Earth for All, which is the result of a two-year research project, goes on to give 15 policy recommendations with the greatest potential to accelerate these turnarounds.
It also calls for the creation of a novel financial innovation, the Citizen’s Fund, which would distribute the wealth of the global commons to all people as a Universal Basic Dividend, in order to tackle inequality, reduce greenhouse gas emissions, and provide a safety net for the most vulnerable through economic shocks.
Furthermore, the book tackles the fierce debate between supporters of ‘degrowth’ and advocates of ‘green growth’.
It sides with the latter, saying the ‘Giant Leap’ would not spell the end of economic growth, but the end of the directionless economic growth that is destroying societies and the planet.
“Exponential economic growth comes hand in hand with exponential growth in material consumption, pollution and greenhouse gas emissions in the current economic system,” said Gaffney.

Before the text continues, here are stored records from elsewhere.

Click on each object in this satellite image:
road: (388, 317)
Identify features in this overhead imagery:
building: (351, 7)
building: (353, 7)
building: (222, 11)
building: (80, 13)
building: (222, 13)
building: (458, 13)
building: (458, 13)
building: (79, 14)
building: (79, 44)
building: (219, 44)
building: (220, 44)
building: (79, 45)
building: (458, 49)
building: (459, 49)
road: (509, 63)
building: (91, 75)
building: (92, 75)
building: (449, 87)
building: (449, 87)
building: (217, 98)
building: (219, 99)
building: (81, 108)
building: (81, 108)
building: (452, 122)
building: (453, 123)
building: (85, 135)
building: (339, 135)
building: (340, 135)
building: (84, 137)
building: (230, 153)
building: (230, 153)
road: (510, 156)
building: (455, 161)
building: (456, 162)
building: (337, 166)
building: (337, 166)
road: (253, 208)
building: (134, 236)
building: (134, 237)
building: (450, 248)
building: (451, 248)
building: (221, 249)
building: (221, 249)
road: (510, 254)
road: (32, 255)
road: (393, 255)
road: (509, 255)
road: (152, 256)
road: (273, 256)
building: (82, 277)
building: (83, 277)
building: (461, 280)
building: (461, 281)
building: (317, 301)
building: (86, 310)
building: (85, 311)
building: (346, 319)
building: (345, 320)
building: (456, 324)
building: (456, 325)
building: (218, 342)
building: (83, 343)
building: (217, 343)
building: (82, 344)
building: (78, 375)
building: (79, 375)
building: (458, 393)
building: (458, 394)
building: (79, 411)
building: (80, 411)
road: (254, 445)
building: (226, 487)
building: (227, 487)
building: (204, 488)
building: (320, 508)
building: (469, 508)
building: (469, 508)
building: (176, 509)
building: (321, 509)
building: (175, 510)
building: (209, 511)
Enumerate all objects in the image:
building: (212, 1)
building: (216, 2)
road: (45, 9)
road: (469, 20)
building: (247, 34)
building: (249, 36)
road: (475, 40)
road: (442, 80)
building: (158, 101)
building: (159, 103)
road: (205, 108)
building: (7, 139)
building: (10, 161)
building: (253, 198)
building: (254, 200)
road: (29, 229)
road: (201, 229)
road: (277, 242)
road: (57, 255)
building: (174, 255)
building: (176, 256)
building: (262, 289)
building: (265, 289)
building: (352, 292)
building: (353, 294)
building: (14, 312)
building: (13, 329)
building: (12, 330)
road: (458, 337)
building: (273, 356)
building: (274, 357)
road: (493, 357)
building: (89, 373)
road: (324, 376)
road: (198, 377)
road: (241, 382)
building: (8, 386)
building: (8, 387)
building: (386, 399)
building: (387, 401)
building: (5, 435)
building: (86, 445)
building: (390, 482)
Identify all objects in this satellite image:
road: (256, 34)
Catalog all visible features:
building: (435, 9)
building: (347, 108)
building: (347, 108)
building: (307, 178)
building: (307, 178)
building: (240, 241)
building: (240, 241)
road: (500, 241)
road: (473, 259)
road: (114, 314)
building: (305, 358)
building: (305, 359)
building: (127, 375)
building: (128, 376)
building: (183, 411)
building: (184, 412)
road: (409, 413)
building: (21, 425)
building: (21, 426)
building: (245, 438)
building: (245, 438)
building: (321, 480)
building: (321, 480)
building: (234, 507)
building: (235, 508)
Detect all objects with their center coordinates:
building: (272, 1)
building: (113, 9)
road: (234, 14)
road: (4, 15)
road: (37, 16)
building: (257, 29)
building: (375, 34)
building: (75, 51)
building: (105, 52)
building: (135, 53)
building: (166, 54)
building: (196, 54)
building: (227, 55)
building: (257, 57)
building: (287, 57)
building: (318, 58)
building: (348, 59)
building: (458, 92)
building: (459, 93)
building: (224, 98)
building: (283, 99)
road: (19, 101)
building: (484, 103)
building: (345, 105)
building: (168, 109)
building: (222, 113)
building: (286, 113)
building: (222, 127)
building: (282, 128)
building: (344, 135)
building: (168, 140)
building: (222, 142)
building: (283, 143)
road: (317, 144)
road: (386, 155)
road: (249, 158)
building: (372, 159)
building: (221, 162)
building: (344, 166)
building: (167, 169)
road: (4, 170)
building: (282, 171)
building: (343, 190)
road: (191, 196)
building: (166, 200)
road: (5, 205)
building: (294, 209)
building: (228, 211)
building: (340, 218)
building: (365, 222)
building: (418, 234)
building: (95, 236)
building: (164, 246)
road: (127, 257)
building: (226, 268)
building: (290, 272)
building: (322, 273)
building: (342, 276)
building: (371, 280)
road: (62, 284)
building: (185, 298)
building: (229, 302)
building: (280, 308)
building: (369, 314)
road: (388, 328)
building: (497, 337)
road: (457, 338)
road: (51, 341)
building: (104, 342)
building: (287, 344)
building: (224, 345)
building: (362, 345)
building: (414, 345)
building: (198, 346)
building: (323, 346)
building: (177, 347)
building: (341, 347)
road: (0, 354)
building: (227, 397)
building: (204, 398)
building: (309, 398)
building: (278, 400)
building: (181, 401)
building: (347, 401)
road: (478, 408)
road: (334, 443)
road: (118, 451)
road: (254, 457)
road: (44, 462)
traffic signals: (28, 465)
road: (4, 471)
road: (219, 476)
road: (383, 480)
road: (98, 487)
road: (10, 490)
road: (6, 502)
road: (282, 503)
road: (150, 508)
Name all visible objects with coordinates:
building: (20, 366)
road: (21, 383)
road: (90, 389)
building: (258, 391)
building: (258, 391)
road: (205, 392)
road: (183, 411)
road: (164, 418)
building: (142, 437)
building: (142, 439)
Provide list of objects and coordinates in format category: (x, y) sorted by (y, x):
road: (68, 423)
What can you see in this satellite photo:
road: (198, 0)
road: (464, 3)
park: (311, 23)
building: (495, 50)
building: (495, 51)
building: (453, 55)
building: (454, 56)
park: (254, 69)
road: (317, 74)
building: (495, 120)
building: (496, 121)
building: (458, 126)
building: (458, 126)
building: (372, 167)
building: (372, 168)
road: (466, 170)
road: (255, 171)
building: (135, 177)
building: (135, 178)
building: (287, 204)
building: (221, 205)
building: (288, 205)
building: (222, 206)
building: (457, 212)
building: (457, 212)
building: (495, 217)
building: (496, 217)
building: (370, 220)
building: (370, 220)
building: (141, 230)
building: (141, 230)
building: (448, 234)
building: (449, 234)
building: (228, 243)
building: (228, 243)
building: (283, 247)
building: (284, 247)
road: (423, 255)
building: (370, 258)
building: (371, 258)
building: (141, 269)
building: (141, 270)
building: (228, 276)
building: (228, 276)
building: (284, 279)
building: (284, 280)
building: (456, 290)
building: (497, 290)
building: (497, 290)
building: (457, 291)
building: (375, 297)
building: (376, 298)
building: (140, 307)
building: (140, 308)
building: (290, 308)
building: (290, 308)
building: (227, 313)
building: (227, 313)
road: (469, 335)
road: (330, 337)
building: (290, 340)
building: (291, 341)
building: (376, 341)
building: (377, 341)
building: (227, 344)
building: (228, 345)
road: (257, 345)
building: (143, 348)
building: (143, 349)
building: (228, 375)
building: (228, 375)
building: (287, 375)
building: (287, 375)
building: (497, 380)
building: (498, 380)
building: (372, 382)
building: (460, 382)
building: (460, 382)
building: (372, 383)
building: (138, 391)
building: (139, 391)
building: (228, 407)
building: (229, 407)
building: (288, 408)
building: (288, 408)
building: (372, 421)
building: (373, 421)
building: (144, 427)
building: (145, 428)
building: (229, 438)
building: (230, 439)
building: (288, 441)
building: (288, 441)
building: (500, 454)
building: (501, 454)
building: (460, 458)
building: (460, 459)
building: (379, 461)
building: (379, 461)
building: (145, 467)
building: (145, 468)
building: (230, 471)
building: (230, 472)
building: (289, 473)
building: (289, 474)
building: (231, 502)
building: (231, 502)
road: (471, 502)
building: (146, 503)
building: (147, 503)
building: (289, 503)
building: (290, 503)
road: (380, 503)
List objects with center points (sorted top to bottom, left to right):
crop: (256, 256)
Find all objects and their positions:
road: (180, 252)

“This does not necessarily need to be the case. An energy transformation to clean energy will cause economic growth in the clean energy sector and a contraction of the fossil fuel sector.”
“So, it depends what is growing. If we have growth in circular economies and regenerative economies, this is good.”
“If we continue growing the linear ‘take, make, break, waste’ model then we don’t have a long future on Earth”.
Although the solutions proposed in the book are largely macro-economic ones that can only be implemented by governments, the book is also a statement against climate doomism and a call to action for everyone.
Gaffney points to the impact social movements like Fridays for Future and Extinction Rebellion are having and to a survey done for Earth4All with Ipsos MORI of G20 countries which suggests that 74% of people in G20 countries want economic systems to change.
He hopes that we are reaching a positive “social tipping point” in which these new ideas take hold and embed in the political sphere rapidly.
Remarkably, one of the authors of the report is Norwegian climate expert Jorgen Randers, who was also among the co-authors of The Limits to Growth.
“We are standing on a cliff edge,” Randers said. “In the next 50 years, the current economic system will drive up social tensions and drive down wellbeing.”
“We can already see how inequality is destabilising people and the planet.”
“Unless there is truly extraordinary action to redistribute wealth, things will get significantly worse. We are already sowing the seeds for regional collapse.”
“Societies are creating vicious cycles where rising social tensions, which are exacerbated by climate breakdown, will continue to lead to a decline in trust.”
“This risks an explosive combination of extreme political destabilisation and economic stagnation at a time when we must do everything we can to avoid climate catastrophes.”